Joseph Conrad (1857-1924)
At a company station Marlow hears mentioned the name of Mr. Kurtz, presumed the best agent of the Company, who has set up his encampment in the very heart of ivory country. Marlow’s attempts to take a boat of his own up the river are blocked by the mysterious sabotaging of his vessel, which takes weeks to repair. Marlow learns that Kurtz has been taken ill and that the other ivory agents, who are envious of his success, expect he does not recover. After much impediments, Marlow at last sets off on the final part of his journey up river to Kurtz’s station. The closer he gets to Kurtz the more he is assailed by a sentiment of dread, an emotion intensified by the surroundings forest and its natives, which give Marlow a feeling of travelling back to the earliest beginning of the world.
His ship in attacked by aggressive tribesmen and a member of his crew is killed. Further upriver Marlowe encounters a young Russian sailor whom he discovers is a devoted follower of Kurtz’s teachings. The Russian tells him how Kurtz has become like a god to the natives. As the ship approaches Kurtz’s camp, Marlowe finds the riverbank lined with rows of severed human heads, along with other proof of human sacrifice, all of which tells him that Kurtz has gone beyond the limits of civilisation, that he has vanished his mind.
He attempts to capture Kurtz and take him back, but Kurtz, weakened by his illness, dies on the return journey. His last words are “the horror, the horror”. Kurtz has seen into man’s heart of darkness and the experience has destroyed him. Yet he makes Marlowe promise on his return to tell his girlfriend that the last word he spoke before he died was her name.

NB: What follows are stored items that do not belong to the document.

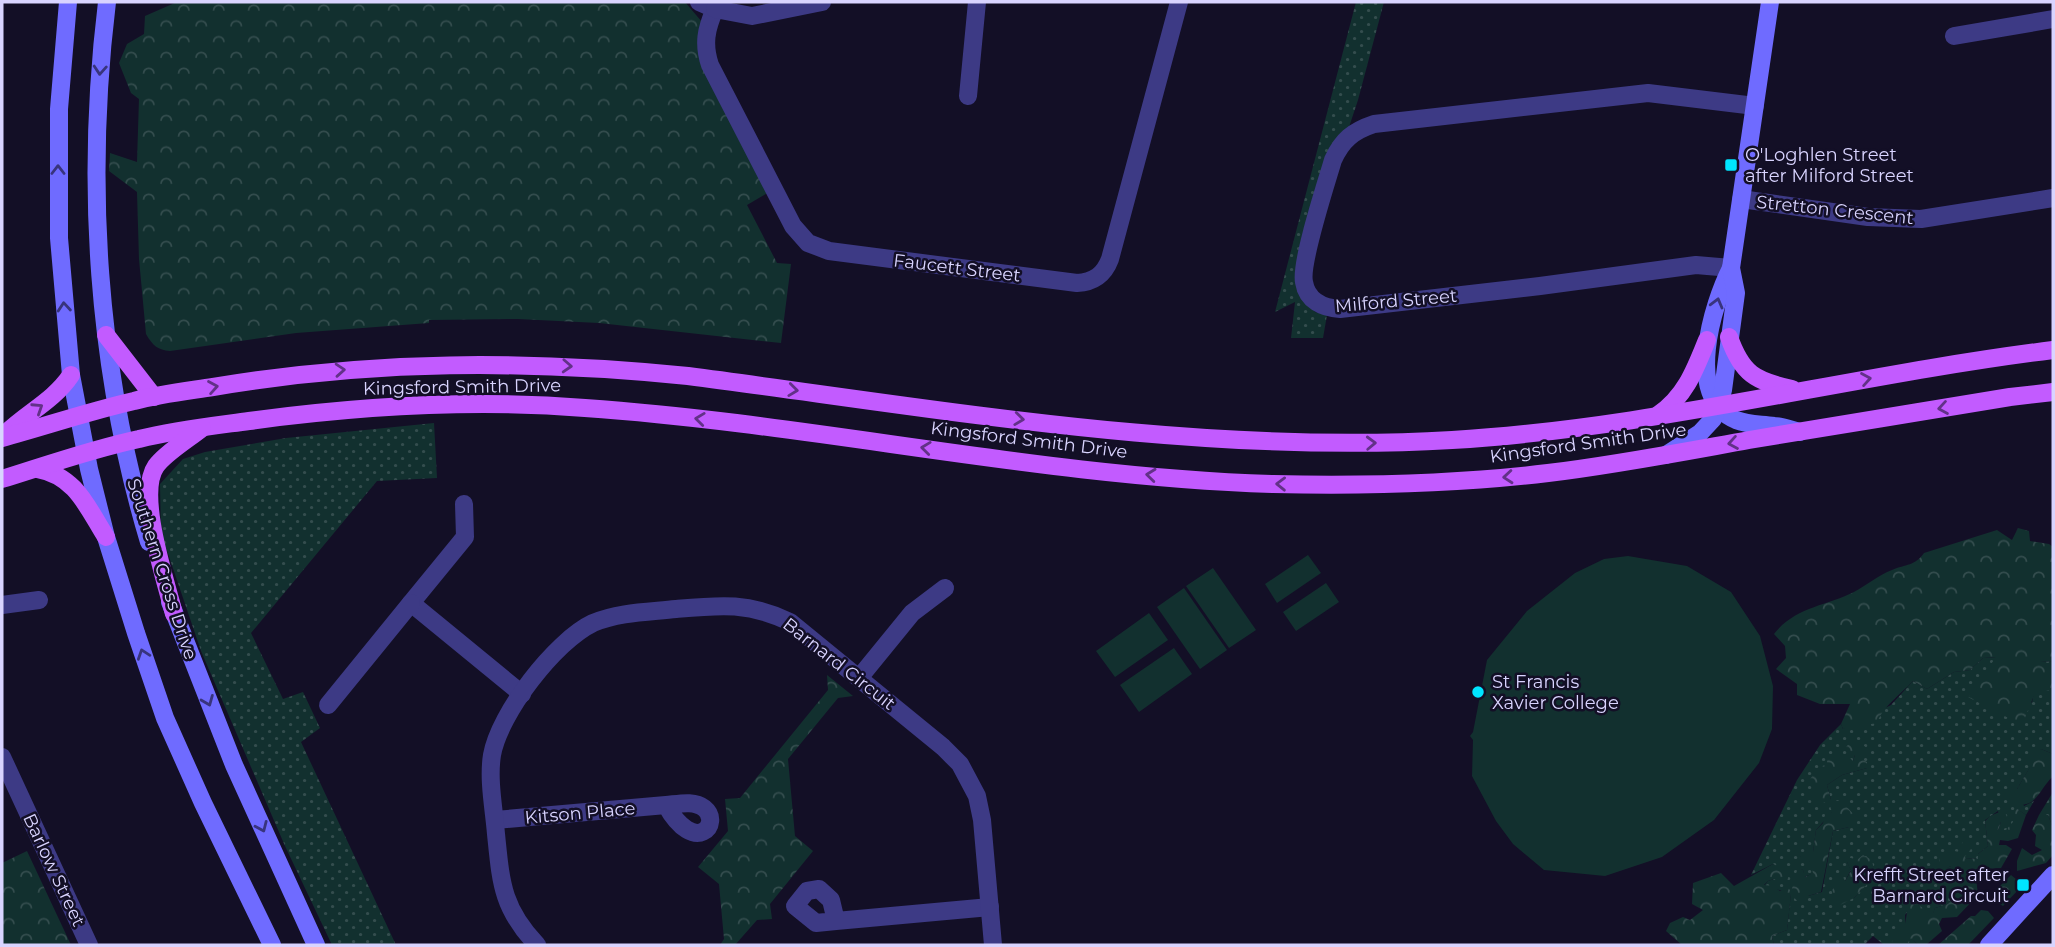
<svg xmlns="http://www.w3.org/2000/svg" width="2055" height="947" viewBox="0 0 2055 947" font-family="Montserrat,sans-serif">
	<defs>
		<pattern id="grass-dots" width="8" height="8" patternUnits="userSpaceOnUse" patternTransform="scale(1.75)"><rect width="8" height="8" fill="#12302f"/><path d="M2 2h.1M6 6h.1" fill="none" stroke="#344d4e" stroke-width="1.8" stroke-linecap="round"/></pattern>
		<pattern id="forest-crowns" width="20" height="18" patternUnits="userSpaceOnUse" patternTransform="scale(1.75)"><rect width="20" height="18" fill="#12302f"/><path d="M2 6a3 3 0 1 1 6 0M12 15a3 3 0 1 1 6 0" fill="none" stroke="#344d4e"/></pattern>
	</defs>
	<rect width="100%" height="100%" fill="#130f26"/>
	<!-- grass -->
	<g fill="url(#grass-dots)" fill-rule="evenodd">
		<path d="M1356,2H1384L1358,100L1304,262L1303,293L1315,312L1327,315L1323,338H1291L1295,302L1275,312Z"/>
		<path d="M434,423L437,478L377,481L251,633L283,699L303,692L320,728L301,742L396,945H332L285,846L201,651L161,533L160,484L183,459L205,452L286,438Z"/>
		<path d="M1997,657L2032,703L2039,662L2053,661V754L2041,749L2017,789L2024,806L2034,801L2026,815L2017,809L2014,822L2006,831L1998,830L2001,822L1998,811L1985,820L1988,846L1978,854L1979,859L1963,858L1959,852L1946,869L1950,866L1955,869L1947,885L1956,892L1948,904L1935,908L1933,914L1914,903L1905,915C1905,928 1909,936 1918,945H1884L1873,936L1864,945H1774L1772,936L1787,930L1791,893L1764,886L1768,881L1774,879L1780,869L1773,864L1751,875L1797,780L1820,745L1841,724L1843,729L1891,705L1913,681L1927,689L1954,672L1970,670L1983,658ZM1855,755L1867,768L1842,775L1827,785L1831,800L1816,788L1828,765L1853,761ZM1832,812L1849,827L1833,831L1822,892L1808,896L1798,868L1803,870L1804,877L1814,873L1811,862L1800,857L1813,852L1816,830ZM1857,860L1864,887L1854,898L1845,881L1851,870L1847,862Z"/>
		<path d="M2053,792V828L2048,815H2039Z"/>
	</g>
	<!-- forest -->
	<g fill="url(#forest-crowns)">
		<path d="M177,2H685L702,22L769,192L747,205L777,263L791,264L781,343L599,323L518,319L429,320V323L296,333L170,351C158,350 153,346 146,334L139,259L137,192L109,171L110,153L137,162L139,99L131,93L119,63L127,44L144,34L145,16Z"/>
		<path d="M2018,528L2029,531L2030,541L2049,544L2053,547V661L2040,662L2053,674L2051,690L2035,693L2022,725L1968,697L1996,657L1983,658L1970,670L1954,672L1927,689L1913,681C1900,695 1883,706 1877,723L1843,729L1841,724L1850,704H1820L1797,695V684L1776,669L1786,658L1785,646L1774,634C1795,607 1826,606 1854,592C1867,585 1879,575 1892,570C1906,564 1915,566 1924,553L1997,530L2012,540Z"/>
		<path d="M827,675L853,696L838,698L788,759L795,836L813,851L770,904L772,919L757,920L735,945H720L724,939L719,884L698,867L728,831L725,799L740,798L828,690Z"/>
		<path d="M1854,738L1868,749L1861,759L1867,762V768L1842,775L1827,785L1831,800L1818,805L1811,792L1816,787L1810,779L1820,766L1828,765L1825,753L1839,756L1847,755L1853,761L1855,755L1846,747Z"/>
		<path d="M2041,749L2053,754V776C2037,792 2037,809 2012,804L2010,793L2017,789L2030,767L2028,754Z"/>
		<path d="M1845,800L1846,806L1855,816L1849,827L1833,831L1821,892L1808,896L1805,904L1799,903L1791,894L1787,930L1772,936L1774,945H1682L1666,931L1670,923L1683,917L1690,920L1703,910L1692,904L1693,883L1721,873L1734,886L1773,864L1790,872L1787,881L1779,882L1774,879L1768,881L1764,885L1773,886L1780,891L1788,887L1791,892L1798,867L1803,870L1805,877L1813,873L1810,862L1799,858L1805,852H1813L1816,830L1823,823L1825,815L1832,812L1830,806L1836,801Z"/>
		<path d="M2016,808L2026,815L2018,838L2008,841L2000,840L1999,845H2006L2012,849L2001,868L1984,869L1976,878L1978,895L1957,917L1942,918L1939,924L1942,931L1926,945H1918L1911,938L1907,944L1892,943L1893,930L1905,925L1908,906L1914,903L1933,913L1935,908L1948,904L1956,892L1946,886L1954,869L1950,866L1945,870L1939,864L1940,857H1947L1954,851L1959,852L1963,841L1973,840L1971,849L1964,858L1978,859V854L1988,846L1985,821L1990,816L2004,810L2007,817L2001,822L1998,830H2006L2013,822L2012,816Z"/>
		<path d="M2039,815H2048L2053,828V855L2046,863L2017,871V861L2022,848L2032,855L2042,850L2035,846L2036,835L2032,830Z"/>
		<path d="M27,851L71,945H2V863Z"/>
		<path d="M1863,855L1872,860L1875,876L1854,898L1838,906L1832,891L1837,880L1843,877L1845,881L1851,871L1847,862L1848,857L1857,860Z"/>
		<path d="M2011,875L2017,880L2018,890L2003,906L1995,901L1993,893Z"/>
		<path d="M1981,910L1988,911L1994,918L1968,945H1938L1971,916H1975Z"/>
	</g>
	<!-- garden -->
	<g fill="#12302f">
		<path d="M1308,555L1321,573L1277,603L1265,584Z"/>
		<path d="M1628,556L1687,566L1731,592L1760,636L1773,686L1772,729L1759,763L1714,820L1662,857L1605,876L1544,870L1513,844L1496,821L1472,776L1473,740L1470,736L1473,732L1487,660L1527,611L1575,573L1604,559Z"/>
		<path d="M1213,568L1256,630L1229,648L1186,586Z"/>
		<path d="M1326,583L1339,602L1296,631L1283,612Z"/>
		<path d="M1184,588L1227,650L1200,669L1157,607Z"/>
		<path d="M1149,613L1168,640L1115,677L1096,651Z"/>
		<path d="M1174,648L1192,674L1139,712L1120,685Z"/>
	</g>
	<g fill="none" stroke-linecap="round" stroke-linejoin="round">
		<!-- street -->
		<g stroke="#3d3a85" stroke-width="18">
			<path d="M699,2L715,9C706,29 703,44 710,65L793,226L808,243L829,251L1077,283C1094,282 1104,275 1110,259L1179,2"/>
			<path d="M715,9L752,16L822,2"/>
			<path d="M1954,36L2053,19"/>
			<path d="M968,96L977,2"/>
			<path d="M1741,199L1868,217L1921,219L2053,198"/>
			<path d="M1731,268L1696,265L1540,286L1340,309C1323,308 1307,301 1304,282C1300,263 1326,184 1333,160C1342,140 1353,131 1374,124L1648,93L1755,106"/>
			<path d="M464,504L465,537L411,603L522,694"/>
			<path d="M2,605L39,600"/>
			<path d="M859,678L912,613L945,588"/>
			<path d="M328,705L411,603"/>
			<path d="M2,757L89,945"/>
			<path d="M495,820L666,805C678,804 694,800 704,808C723,823 695,857 666,805"/>
			<path d="M836,921L816,923L795,906L807,891L819,889L831,900L836,921L990,907"/>
			<path d="M537,945C502,908 501,883 496,834C494,809 488,780 492,755C499,714 555,641 593,623C619,612 649,612 676,609C720,605 749,602 790,622L943,747L960,764L977,796L982,820L993,945"/>
		</g>
		<!-- secondary -->
		<g stroke="#6f6bff" stroke-width="18">
			<path d="M68,2L59,109V238L71,375L89,469L106,537L136,633L165,718L203,803L272,945"/>
			<path d="M107,2C85,182 97,368 149,542"/>
			<path d="M1731,268C1713,303 1683,398 1736,420C1749,425 1761,424 1774,426C1782,426 1791,430 1800,432"/>
			<path d="M1666,455L1700,433L1713,419L1719,405L1723,390L1736,293L1731,268L1770,2"/>
			<path d="M170,602L234,765L316,945"/>
			<path d="M1989,945L2053,875"/>
		</g>
		<!-- primary -->
		<g stroke="#c25bff" stroke-width="18">
			<path d="M106,335L154,397"/>
			<path d="M1729,337C1742,374 1755,381 1792,389"/>
			<path d="M1658,415C1685,397 1695,370 1707,340"/>
			<path d="M2,437C24,414 53,402 71,375"/>
			<path d="M2,438C46,426 90,411 134,401C160,394 187,391 213,387C374,360 525,360 688,376C941,409 1196,455 1452,440C1654,428 1852,375 2053,350"/>
			<path d="M37,469C76,476 87,507 106,537"/>
			<path d="M2,479C47,465 92,449 139,439C175,430 212,426 249,421C360,406 473,399 585,408C815,424 1042,477 1273,484C1364,486 1457,484 1548,473C1615,465 1682,452 1749,440C1836,426 1923,411 2010,397L2053,392"/>
			<path d="M174,614C166,581 136,494 156,466C165,453 190,438 202,428"/>
		</g>
	</g>
	<!-- one-way arrows -->
	<defs><path id="oneway-chevron" d="M-2-3.5L2.5 0L-2 3.5" fill="none" stroke-width="1.6" stroke-linecap="round" stroke-linejoin="round" transform="scale(1.75)"/></defs>
	<g stroke="#38347d">
		<use href="#oneway-chevron" transform="translate(100 70) rotate(94)"/>
		<use href="#oneway-chevron" transform="translate(58 170) rotate(-90)"/>
		<use href="#oneway-chevron" transform="translate(1717 303) rotate(-75)"/>
		<use href="#oneway-chevron" transform="translate(64 307) rotate(-95)"/>
		<use href="#oneway-chevron" transform="translate(143 654) rotate(-109)"/>
		<use href="#oneway-chevron" transform="translate(208 701) rotate(68)"/>
		<use href="#oneway-chevron" transform="translate(262 827) rotate(66)"/>
	</g>
	<g stroke="#623188">
		<use href="#oneway-chevron" transform="translate(567 366) rotate(3)"/>
		<use href="#oneway-chevron" transform="translate(340 370) rotate(-4)"/>
		<use href="#oneway-chevron" transform="translate(1866 379) rotate(-10)"/>
		<use href="#oneway-chevron" transform="translate(213 387) rotate(-10)"/>
		<use href="#oneway-chevron" transform="translate(793 390) rotate(7)"/>
		<use href="#oneway-chevron" transform="translate(38 408) rotate(-33)"/>
		<use href="#oneway-chevron" transform="translate(1943 408) rotate(171)"/>
		<use href="#oneway-chevron" transform="translate(700 419) rotate(-173)"/>
		<use href="#oneway-chevron" transform="translate(1019 419) rotate(7)"/>
		<use href="#oneway-chevron" transform="translate(1371 443) rotate(-2)"/>
		<use href="#oneway-chevron" transform="translate(1733 443) rotate(170)"/>
		<use href="#oneway-chevron" transform="translate(926 448) rotate(-173)"/>
		<use href="#oneway-chevron" transform="translate(1151 475) rotate(-174)"/>
		<use href="#oneway-chevron" transform="translate(1508 477) rotate(175)"/>
		<use href="#oneway-chevron" transform="translate(1281 484) rotate(-179)"/>
	</g>
	<!-- markers -->
	<g fill="#00e5ff" stroke="#130f26" stroke-width="2.5">
		<rect x="1724" y="158" width="14" height="14" rx="3.5"/>
		<circle cx="1478" cy="692" r="7"/>
		<rect x="2016" y="878" width="14" height="14" rx="3.5"/>
	</g>
	<g text-anchor="middle" dominant-baseline="central" stroke-width="5" stroke-linejoin="round" paint-order="stroke">
		<!-- poi labels -->
		<g font-size="18" fill="#d9d4ff" stroke="#130f26" text-anchor="start">
			<text x="1745" y="155">O'Loghlen Street<tspan x="1745" dy="21">after Milford Street</tspan></text>
			<text x="1492" y="682">St Francis<tspan x="1492" dy="21">Xavier College</tspan></text>
			<text x="2009" y="875" text-anchor="end">Krefft Street after<tspan x="2009" dy="21">Barnard Circuit</tspan></text>
		</g>
		<!-- street labels -->
		<g font-size="18" fill="#d9d4ff" stroke="#130f26">
			<text transform="translate(1835 210) rotate(6)">Stretton Crescent</text>
			<text transform="translate(957 268) rotate(7)">Faucett Street</text>
			<text transform="translate(1396 301) rotate(-5)">Milford Street</text>
			<text transform="translate(462 387) rotate(-1)">Kingsford Smith Drive</text>
			<text transform="translate(1029 440) rotate(7)">Kingsford Smith Drive</text>
			<text transform="translate(1588 443) rotate(-8)">Kingsford Smith Drive</text>
			<text transform="translate(162 569) rotate(72)">Southern Cross Drive</text>
			<text transform="translate(839 664) rotate(38)">Barnard Circuit</text>
			<text transform="translate(580 813) rotate(-5)">Kitson Place</text>
			<text transform="translate(54 870) rotate(65)">Barlow Street</text>
		</g>
	</g>
	<!-- border -->
	<rect width="2055" height="947" fill="none" stroke="#d9d4ff" stroke-width="7"/>
</svg>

Conrad wrote “Heart of Darkness” in a rich, vivid prose style, with a narrative technique that makes skilful use of breaks in linear chronology. Conrad learned English as an adult and was captivated by the language to the point of deciding to use it to write his texts, fascinated by the richness of its vocabulary in numerous idioms, the force and musicality of the words. Therefore his prose is characterized by a constant awareness that was to become a defining feature of modernism.
Conrad makes frequent use of personification and figurative language which often creates very suggestive atmospheres. His narrative technique too is extremely original. In “Heart of Darkness” we have a first person narrator, who introduces the story to give voice to Marlow, who becomes the actual teller of the story.
Many of his stories draw upon his sea-faring experience and have imperialism as a central theme. Different critics have seen Conrad either as “pro-imperialist” or a “critic of imperialism”. “Heart of Darkness” itself, because of its complexity, has been given widely differing interpretations.
On one hand, it has been interpreted as a story about imperialism and a continuity of imperialism fiction. But, on the other hand, it has also been read a denunciation of the mechanism of empire.
From the very beginning of the text in fact Marlow has to deal with the destructive process of colonialism in Africa, its cruelty and exploitation. His comments may reveal Conrad’s desire to destroy the idealistic view of colonialism which has shared by many of his contemporaries and which was can be summarized as a project of civilizing primitive peoples.
“Heart of Darkness” can therefore be seen as a text which challenges many conventions of imperialist travel writing and adventure fiction of the time, which ideologically supported the growth of the British Empire. We must remember that British imperial activity abroad flourished to the point that Britain ruled one quarter of the world, and adventure fiction contributed to help justify imperialism. It did this by stressing the virtues of the explorer ant the colonialist who was always very brave, strong and fearless. In this way, by justifying intrusion and expansion, colonialism was presented to the readers as a natural and morally acceptable thing.
Marlow, however, is a different type of hero. He is much more ambivalent and problematic than the typical adventure hero. During his journey up the Congo, he has to face difficulties connected with the “dark” environment and the “dark” nature of people, both white and black. His journey is into the “heart of darkness”, namely into exploited yet still untamed Africa, but, at the same time, it is a journey into the darkness of human nature, an “interior journey into human consciousness”.